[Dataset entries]
------------------------------------------------------------------------
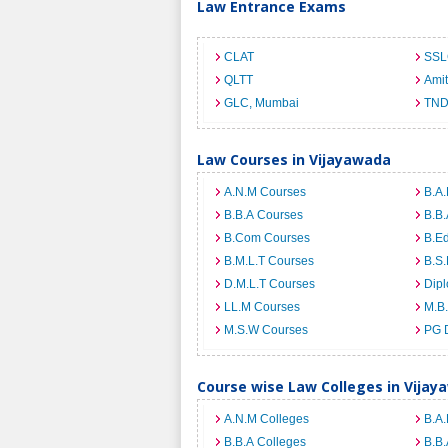
Law Entrance Exams
CLAT
SSL
QLTT
Ami
GLC, Mumbai
TND
Law Courses in Vijayawada
A.N.M Courses
B.A.
B.B.A Courses
B.B.
B.Com Courses
B.E
B.M.L.T Courses
B.S.
D.M.L.T Courses
Dip
LL.M Courses
M.B
M.S.W Courses
PG 
Course wise Law Colleges in Vijay
A.N.M Colleges
B.A.
B.B.A Colleges
B.B.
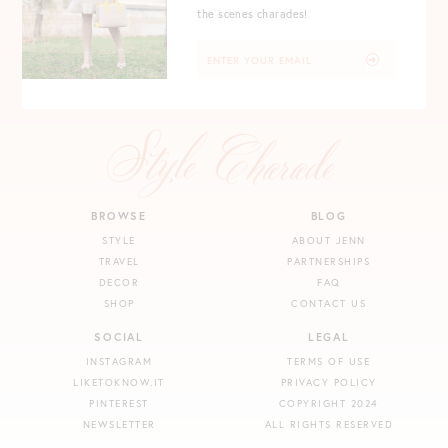
the scenes charades!
BROWSE
BLOG
STYLE
ABOUT JENN
TRAVEL
PARTNERSHIPS
DECOR
FAQ
SHOP
CONTACT US
SOCIAL
LEGAL
INSTAGRAM
TERMS OF USE
LIKETOKNOW.IT
PRIVACY POLICY
PINTEREST
COPYRIGHT 2024
NEWSLETTER
ALL RIGHTS RESERVED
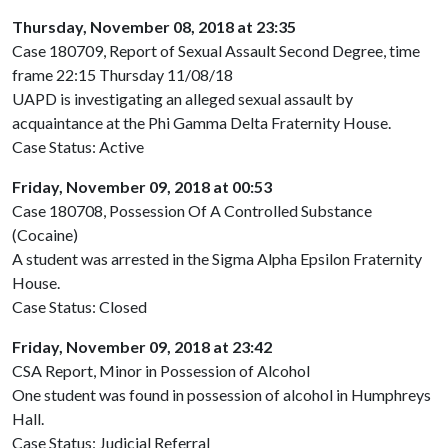
Thursday, November 08, 2018 at 23:35
Case 180709, Report of Sexual Assault Second Degree, time
frame 22:15 Thursday 11/08/18
UAPD is investigating an alleged sexual assault by
acquaintance at the Phi Gamma Delta Fraternity House.
Case Status: Active
Friday, November 09, 2018 at 00:53
Case 180708, Possession Of A Controlled Substance
(Cocaine)
A student was arrested in the Sigma Alpha Epsilon Fraternity
House.
Case Status: Closed
Friday, November 09, 2018 at 23:42
CSA Report, Minor in Possession of Alcohol
One student was found in possession of alcohol in Humphreys
Hall.
Case Status: Judicial Referral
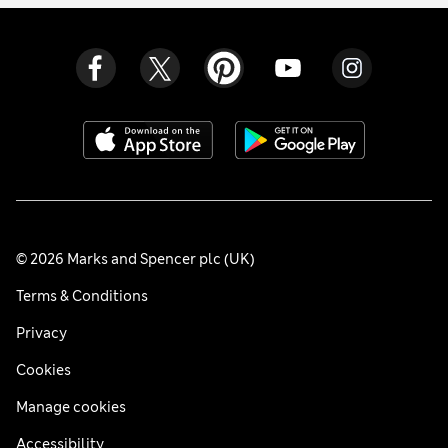
© 2026 Marks and Spencer plc (UK)
Terms & Conditions
Privacy
Cookies
Manage cookies
Accessibility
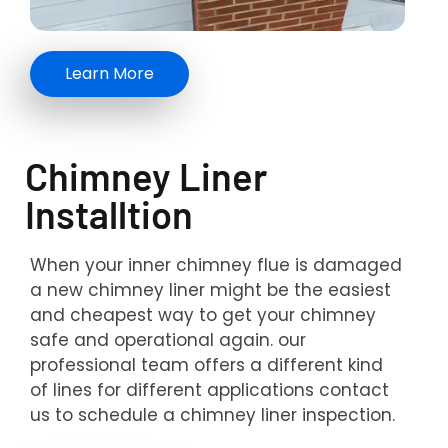
Learn More
Chimney Liner
Installtion
When your inner chimney flue is damaged
a new chimney liner might be the easiest
and cheapest way to get your chimney
safe and operational again. our
professional team offers a different kind
of lines for different applications contact
us to schedule a chimney liner inspection.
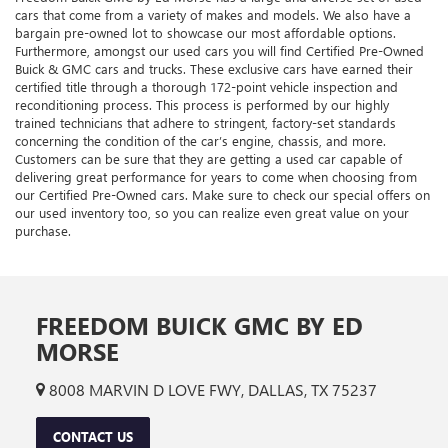
cars that come from a variety of makes and models. We also have a
bargain pre-owned lot to showcase our most affordable options.
Furthermore, amongst our used cars you will find Certified Pre-Owned
Buick & GMC cars and trucks. These exclusive cars have earned their
certified title through a thorough 172-point vehicle inspection and
reconditioning process. This process is performed by our highly
trained technicians that adhere to stringent, factory-set standards
concerning the condition of the car’s engine, chassis, and more.
Customers can be sure that they are getting a used car capable of
delivering great performance for years to come when choosing from
our Certified Pre-Owned cars. Make sure to check our special offers on
our used inventory too, so you can realize even great value on your
purchase.
FREEDOM BUICK GMC BY ED
MORSE
8008 MARVIN D LOVE FWY, DALLAS, TX 75237
CONTACT US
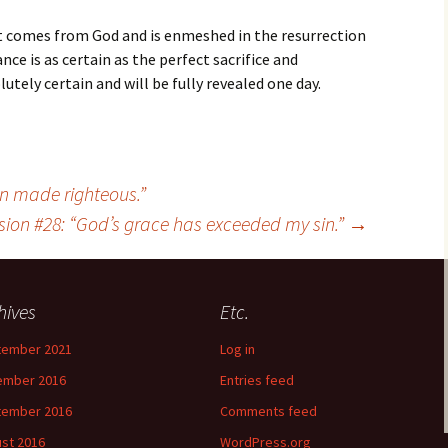
it comes from God and is enmeshed in the resurrection
nce is as certain as the perfect sacrifice and
utely certain and will be fully revealed one day.
en made righteous.”
sion #28: “God’s grace has exceeded my sin.”
→
hives
Etc.
tember 2021
Log in
ember 2016
Entries feed
tember 2016
Comments feed
st 2016
WordPress.org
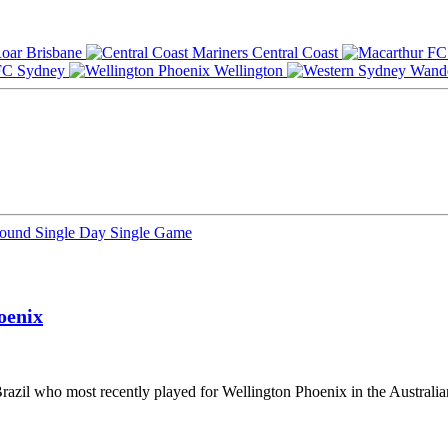
Brisbane
Central Coast
Sydney
Wellington
Round
Single Day
Single Game
oenix
Brazil who most recently played for Wellington Phoenix in the Australi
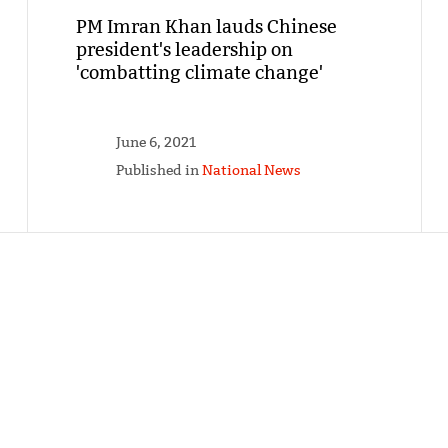
PM Imran Khan lauds Chinese
president's leadership on
'combatting climate change'
June 6, 2021
Published in
National News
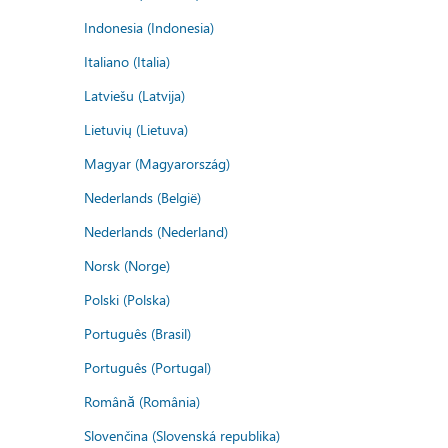
Indonesia (Indonesia)
Italiano (Italia)
Latviešu (Latvija)
Lietuvių (Lietuva)
Magyar (Magyarország)
Nederlands (België)
Nederlands (Nederland)
Norsk (Norge)
Polski (Polska)
Português (Brasil)
Português (Portugal)
Română (România)
Slovenčina (Slovenská republika)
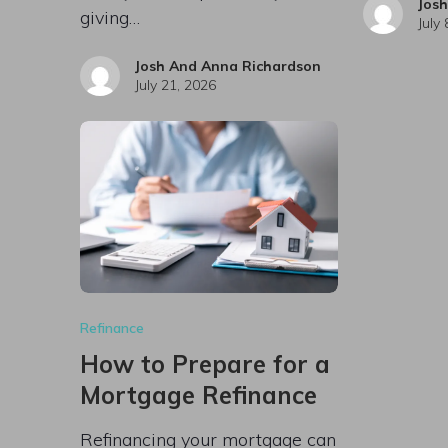
Jos
giving…
July
Josh And Anna Richardson
July 21, 2026
Refinance
How to Prepare for a
Mortgage Refinance
Refinancing your mortgage can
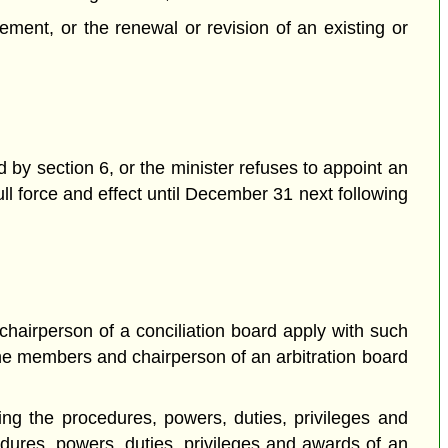
ement, or the renewal or revision of an existing or
d by section 6, or the minister refuses to appoint an
ull force and effect until December 31 next following
hairperson of a conciliation board apply with such
he members and chairperson of an arbitration board
ting the procedures, powers, duties, privileges and
edures, powers, duties, privileges and awards of an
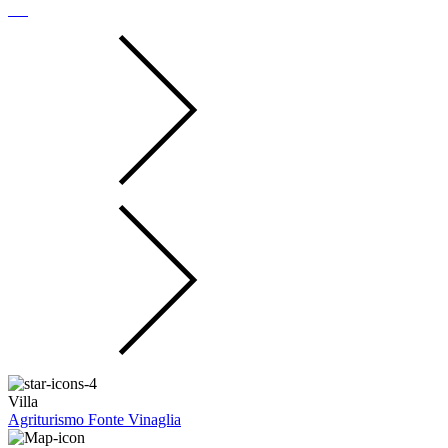
Villa
Agriturismo Fonte Vinaglia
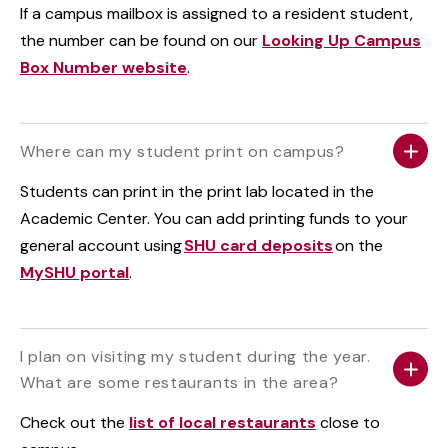
If a campus mailbox is assigned to a resident student,
the number can be found on our
Looking Up Campus
Box Number website
.
Where can my student print on campus?
Students can print in the print lab located in the
Academic Center. You can add printing funds to your
general account using
SHU card deposits
on the
MySHU portal
.
I plan on visiting my student during the year.
What are some restaurants in the area?
Check out the
list of local restaurants
close to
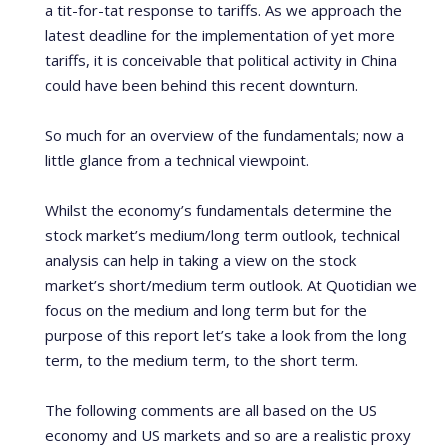
a tit-for-tat response to tariffs. As we approach the
latest deadline for the implementation of yet more
tariffs, it is conceivable that political activity in China
could have been behind this recent downturn.
So much for an overview of the fundamentals; now a
little glance from a technical viewpoint.
Whilst the economy’s fundamentals determine the
stock market’s medium/long term outlook, technical
analysis can help in taking a view on the stock
market’s short/medium term outlook. At Quotidian we
focus on the medium and long term but for the
purpose of this report let’s take a look from the long
term, to the medium term, to the short term.
The following comments are all based on the US
economy and US markets and so are a realistic proxy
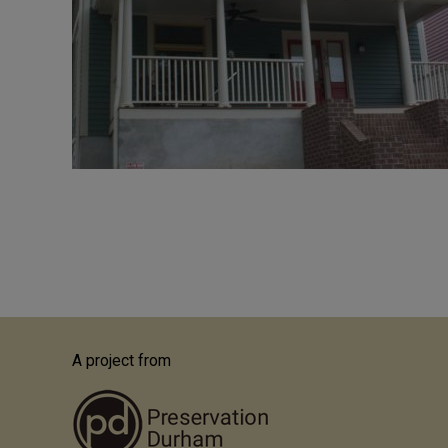
Pagination
A project from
------------------------------------------------------------------------
◆ WHAT IS REQUIRED: Return the lines from the line containing "Thursday, November 08, 2018 at 23:35" through the line containing "Friday, November 09, 2018 at 00:53", both included, copied exactly as they appear in the entries.

◆ OUTPUT:
Thursday, November 08, 2018 at 23:35
Case 180709, Report of Sexual Assault Second Degree, time
frame 22:15 Thursday 11/08/18
UAPD is investigating an alleged sexual assault by
acquaintance at the Phi Gamma Delta Fraternity House.
Case Status: Active
Friday, November 09, 2018 at 00:53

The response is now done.